Pour utiliser efficacement une IAG, le scripteur doit répondre à des questions spécifiques en fonction de chaque type de plan :

  • Plan pour faire (Plan rhétorique) :
    • Quel est le public cible de mon texte ?
    • Quel format ou genre textuel est attendu ?
    • Quelles sont les contraintes de longueur ou de style à respecter ?
    • Quel ton dois-je adopter (formel, informel, persuasif, etc.) ?
    • Quels sont les critères d’évaluation à prendre en compte ?
  • Plan pour dire (Plan déclaratif) :
    • Quelles sont les idées principales à transmettre ?
    • Quels exemples ou arguments pourraient soutenir mes idées ?
    • Quelles informations essentielles doivent figurer dans mon texte ?
    • Y a-t-il des concepts clés à définir ou expliquer ?
    • Quelles sources ou références dois-je inclure ?
  • Plan pour composer (Plan des processus) :
    • Dans quel ordre vais-je présenter mes idées ?
    • Comment vais-je structurer l’introduction et la conclusion ?
    • Quelles transitions utiliser entre les parties ?

Une fois que ces questions sont posées, il devient possible de rédiger un prompt efficace. Ce questionnement peut même amener les scripteurs à formuler plusieurs prompts pour mieux exploiter le potentiel de l’IA.

Face aux enjeux de l’IA : penser la complexité et développer les compétences

L’intelligence artificielle offre des opportunités incroyables pour la rédaction, mais elle nous met aussi face à des défis stimulants. Il est essentiel de ne pas simplifier cette réalité, mais plutôt de comprendre la complexité des processus cognitifs en jeu. En tant qu’enseignants, formateurs ou professionnels de l’écriture, nous avons une responsabilité : accompagner nos étudiants dans le développement de compétences solides, afin qu’ils puissent utiliser ces outils de manière réfléchie et créative.

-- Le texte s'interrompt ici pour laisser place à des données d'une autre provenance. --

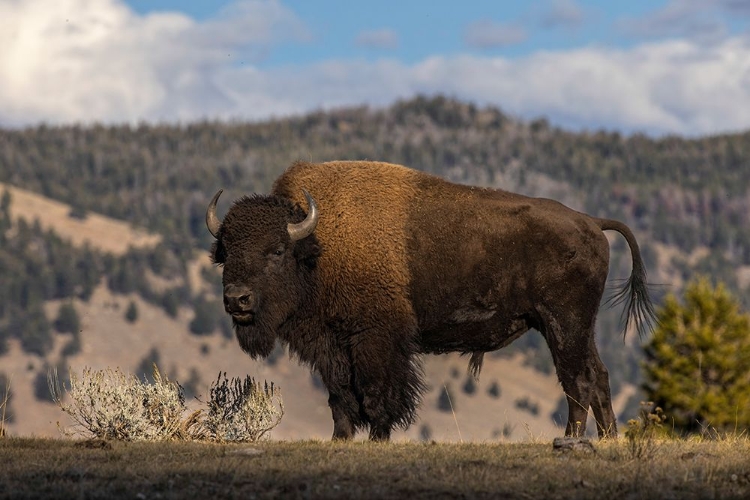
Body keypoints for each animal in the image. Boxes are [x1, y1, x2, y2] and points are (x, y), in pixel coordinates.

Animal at [207, 160, 656, 442]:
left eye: (276, 250)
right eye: (225, 251)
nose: (237, 300)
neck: (318, 245)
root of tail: (591, 222)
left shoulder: (377, 341)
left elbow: (378, 393)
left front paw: (379, 438)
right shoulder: (331, 344)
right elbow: (341, 396)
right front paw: (341, 438)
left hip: (564, 325)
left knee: (578, 379)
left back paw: (572, 440)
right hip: (573, 328)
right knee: (596, 377)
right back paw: (607, 439)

Je suis convaincue que nous pouvons relever ces défis ensemble, et c’est pourquoi je propose dès 2025 des formations pour formateurs et des conférences sur l’intégration de l’IA dans la rédaction. En explorant les aspects théoriques et pratiques, nous construirons ensemble un avenir où les nouvelles technologies enrichissent véritablement notre manière de penser et d’écrire.

Bibliographie

Alamargot, D., Chanquoy, L., Chuy, M. (2005). L’élaboration du contenu du texte : de la mémoire à long terme à l’environnement de la tâche. Psychologie française, 50, 287-304.

Fayol M. (1997). Des idées au texte. Paris : Presses Universitaires de France

Hoc, J.-M. (1987). Psychologie cognitive de la planification. Grenoble : PUG.

Hayes, J.R. & Flowers, L.S. (1980). Identifying the organisation of writing processes. In Gregg, L.W., Steinberg, E.R. (Eds.), Cognitive processes in writing: An interdisciplinary approach. (pp 3-30). Mahwah, NJ: Lawrence Erlbaum Associates.

Hayes, J.R. (1996). A new framework for understanding cognition and affect in writing. In C.M. Levy & S. Ransdell (Eds.), The science of writing : Theories, methods, individual differences and applications (pp. 1-27). Mahwah, NJ: Lawrence Erlbaum Associates.

Piolat, A., Kellogg, R.T. & Farioli, F. (2001). The triple task technique for studying writing processes : on which task is attention focused ? Current Psychology Letters. Brain, Behavior and Cognition, 4, 67-83.